▸ AIM OF THE TASK
Restate the records so that not a single word differs.

(Excerpts from a dataset)
========================================

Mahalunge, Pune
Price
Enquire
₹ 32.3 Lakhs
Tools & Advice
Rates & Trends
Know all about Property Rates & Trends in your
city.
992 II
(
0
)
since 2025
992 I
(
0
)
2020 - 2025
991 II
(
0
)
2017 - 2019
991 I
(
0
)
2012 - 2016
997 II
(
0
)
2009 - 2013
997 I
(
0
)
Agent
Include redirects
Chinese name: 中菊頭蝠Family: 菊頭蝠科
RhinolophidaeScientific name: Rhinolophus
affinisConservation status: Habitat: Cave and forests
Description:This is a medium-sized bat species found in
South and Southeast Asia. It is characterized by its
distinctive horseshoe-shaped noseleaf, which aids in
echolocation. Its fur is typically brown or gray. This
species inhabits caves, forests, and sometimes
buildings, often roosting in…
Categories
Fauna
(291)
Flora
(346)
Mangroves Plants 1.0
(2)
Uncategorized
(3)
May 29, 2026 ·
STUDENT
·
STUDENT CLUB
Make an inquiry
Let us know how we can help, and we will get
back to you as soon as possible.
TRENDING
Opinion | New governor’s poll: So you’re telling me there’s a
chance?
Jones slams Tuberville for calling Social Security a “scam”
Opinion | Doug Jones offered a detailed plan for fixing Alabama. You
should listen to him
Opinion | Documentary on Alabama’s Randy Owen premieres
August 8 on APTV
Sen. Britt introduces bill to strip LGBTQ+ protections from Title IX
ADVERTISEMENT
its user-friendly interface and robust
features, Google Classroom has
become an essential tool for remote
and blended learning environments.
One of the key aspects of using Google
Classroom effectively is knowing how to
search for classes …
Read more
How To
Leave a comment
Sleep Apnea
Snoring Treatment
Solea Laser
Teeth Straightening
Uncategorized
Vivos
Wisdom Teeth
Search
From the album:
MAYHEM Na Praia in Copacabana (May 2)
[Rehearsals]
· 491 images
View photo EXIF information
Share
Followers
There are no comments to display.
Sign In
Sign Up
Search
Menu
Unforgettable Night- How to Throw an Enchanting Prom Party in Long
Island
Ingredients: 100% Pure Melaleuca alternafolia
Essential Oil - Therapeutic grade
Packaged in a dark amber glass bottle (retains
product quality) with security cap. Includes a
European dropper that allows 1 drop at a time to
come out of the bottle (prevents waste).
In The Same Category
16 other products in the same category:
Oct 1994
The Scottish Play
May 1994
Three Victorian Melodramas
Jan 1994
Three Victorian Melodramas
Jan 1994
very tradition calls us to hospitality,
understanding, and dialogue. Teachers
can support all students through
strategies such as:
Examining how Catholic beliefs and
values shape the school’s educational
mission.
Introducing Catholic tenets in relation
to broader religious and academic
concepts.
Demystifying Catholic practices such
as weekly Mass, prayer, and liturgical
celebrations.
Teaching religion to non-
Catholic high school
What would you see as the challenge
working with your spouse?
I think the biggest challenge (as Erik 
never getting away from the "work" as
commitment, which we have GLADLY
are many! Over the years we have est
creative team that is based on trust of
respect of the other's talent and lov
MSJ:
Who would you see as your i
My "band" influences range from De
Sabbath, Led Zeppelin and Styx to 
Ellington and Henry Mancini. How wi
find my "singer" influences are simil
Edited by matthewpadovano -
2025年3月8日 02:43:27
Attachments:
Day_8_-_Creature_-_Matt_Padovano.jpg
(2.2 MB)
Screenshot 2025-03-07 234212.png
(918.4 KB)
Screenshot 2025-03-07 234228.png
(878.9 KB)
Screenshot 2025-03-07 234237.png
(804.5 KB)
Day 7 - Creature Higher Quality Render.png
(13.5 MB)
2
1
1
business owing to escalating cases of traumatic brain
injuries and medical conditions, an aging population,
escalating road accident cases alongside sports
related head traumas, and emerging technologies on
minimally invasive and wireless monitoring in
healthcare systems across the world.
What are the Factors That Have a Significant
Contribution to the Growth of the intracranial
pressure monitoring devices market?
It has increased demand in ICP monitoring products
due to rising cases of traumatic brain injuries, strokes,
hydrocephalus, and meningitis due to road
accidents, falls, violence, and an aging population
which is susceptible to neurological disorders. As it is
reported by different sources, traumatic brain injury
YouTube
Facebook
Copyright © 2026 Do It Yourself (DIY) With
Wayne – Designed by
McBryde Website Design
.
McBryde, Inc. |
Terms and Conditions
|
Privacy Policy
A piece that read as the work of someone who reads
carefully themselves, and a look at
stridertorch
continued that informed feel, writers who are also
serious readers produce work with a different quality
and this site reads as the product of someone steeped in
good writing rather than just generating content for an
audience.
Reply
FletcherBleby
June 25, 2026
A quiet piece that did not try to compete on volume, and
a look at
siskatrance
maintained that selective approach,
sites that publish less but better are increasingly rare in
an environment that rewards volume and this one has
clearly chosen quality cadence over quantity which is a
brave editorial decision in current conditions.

========================================

▸ EXERCISE SOLUTION
Mahalunge, Pune
Price
Enquire
₹ 32.3 Lakhs
Tools & Advice
Rates & Trends
Know all about Property Rates & Trends in your
city.
992 II
(
0
)
since 2025
992 I
(
0
)
2020 - 2025
991 II
(
0
)
2017 - 2019
991 I
(
0
)
2012 - 2016
997 II
(
0
)
2009 - 2013
997 I
(
0
)
Agent
Include redirects
Chinese name: 中菊頭蝠Family: 菊頭蝠科
RhinolophidaeScientific name: Rhinolophus
affinisConservation status: Habitat: Cave and forests
Description:This is a medium-sized bat species found in
South and Southeast Asia. It is characterized by its
distinctive horseshoe-shaped noseleaf, which aids in
echolocation. Its fur is typically brown or gray. This
species inhabits caves, forests, and sometimes
buildings, often roosting in…
Categories
Fauna
(291)
Flora
(346)
Mangroves Plants 1.0
(2)
Uncategorized
(3)
May 29, 2026 ·
STUDENT
·
STUDENT CLUB
Make an inquiry
Let us know how we can help, and we will get
back to you as soon as possible.
TRENDING
Opinion | New governor’s poll: So you’re telling me there’s a
chance?
Jones slams Tuberville for calling Social Security a “scam”
Opinion | Doug Jones offered a detailed plan for fixing Alabama. You
should listen to him
Opinion | Documentary on Alabama’s Randy Owen premieres
August 8 on APTV
Sen. Britt introduces bill to strip LGBTQ+ protections from Title IX
ADVERTISEMENT
its user-friendly interface and robust
features, Google Classroom has
become an essential tool for remote
and blended learning environments.
One of the key aspects of using Google
Classroom effectively is knowing how to
search for classes …
Read more
How To
Leave a comment
Sleep Apnea
Snoring Treatment
Solea Laser
Teeth Straightening
Uncategorized
Vivos
Wisdom Teeth
Search
From the album:
MAYHEM Na Praia in Copacabana (May 2)
[Rehearsals]
· 491 images
View photo EXIF information
Share
Followers
There are no comments to display.
Sign In
Sign Up
Search
Menu
Unforgettable Night- How to Throw an Enchanting Prom Party in Long
Island
Ingredients: 100% Pure Melaleuca alternafolia
Essential Oil - Therapeutic grade
Packaged in a dark amber glass bottle (retains
product quality) with security cap. Includes a
European dropper that allows 1 drop at a time to
come out of the bottle (prevents waste).
In The Same Category
16 other products in the same category:
Oct 1994
The Scottish Play
May 1994
Three Victorian Melodramas
Jan 1994
Three Victorian Melodramas
Jan 1994
very tradition calls us to hospitality,
understanding, and dialogue. Teachers
can support all students through
strategies such as:
Examining how Catholic beliefs and
values shape the school’s educational
mission.
Introducing Catholic tenets in relation
to broader religious and academic
concepts.
Demystifying Catholic practices such
as weekly Mass, prayer, and liturgical
celebrations.
Teaching religion to non-
Catholic high school
What would you see as the challenge
working with your spouse?
I think the biggest challenge (as Erik 
never getting away from the "work" as
commitment, which we have GLADLY
are many! Over the years we have est
creative team that is based on trust of
respect of the other's talent and lov
MSJ:
Who would you see as your i
My "band" influences range from De
Sabbath, Led Zeppelin and Styx to 
Ellington and Henry Mancini. How wi
find my "singer" influences are simil
Edited by matthewpadovano -
2025年3月8日 02:43:27
Attachments:
Day_8_-_Creature_-_Matt_Padovano.jpg
(2.2 MB)
Screenshot 2025-03-07 234212.png
(918.4 KB)
Screenshot 2025-03-07 234228.png
(878.9 KB)
Screenshot 2025-03-07 234237.png
(804.5 KB)
Day 7 - Creature Higher Quality Render.png
(13.5 MB)
2
1
1
business owing to escalating cases of traumatic brain
injuries and medical conditions, an aging population,
escalating road accident cases alongside sports
related head traumas, and emerging technologies on
minimally invasive and wireless monitoring in
healthcare systems across the world.
What are the Factors That Have a Significant
Contribution to the Growth of the intracranial
pressure monitoring devices market?
It has increased demand in ICP monitoring products
due to rising cases of traumatic brain injuries, strokes,
hydrocephalus, and meningitis due to road
accidents, falls, violence, and an aging population
which is susceptible to neurological disorders. As it is
reported by different sources, traumatic brain injury
YouTube
Facebook
Copyright © 2026 Do It Yourself (DIY) With
Wayne – Designed by
McBryde Website Design
.
McBryde, Inc. |
Terms and Conditions
|
Privacy Policy
A piece that read as the work of someone who reads
carefully themselves, and a look at
stridertorch
continued that informed feel, writers who are also
serious readers produce work with a different quality
and this site reads as the product of someone steeped in
good writing rather than just generating content for an
audience.
Reply
FletcherBleby
June 25, 2026
A quiet piece that did not try to compete on volume, and
a look at
siskatrance
maintained that selective approach,
sites that publish less but better are increasingly rare in
an environment that rewards volume and this one has
clearly chosen quality cadence over quantity which is a
brave editorial decision in current conditions.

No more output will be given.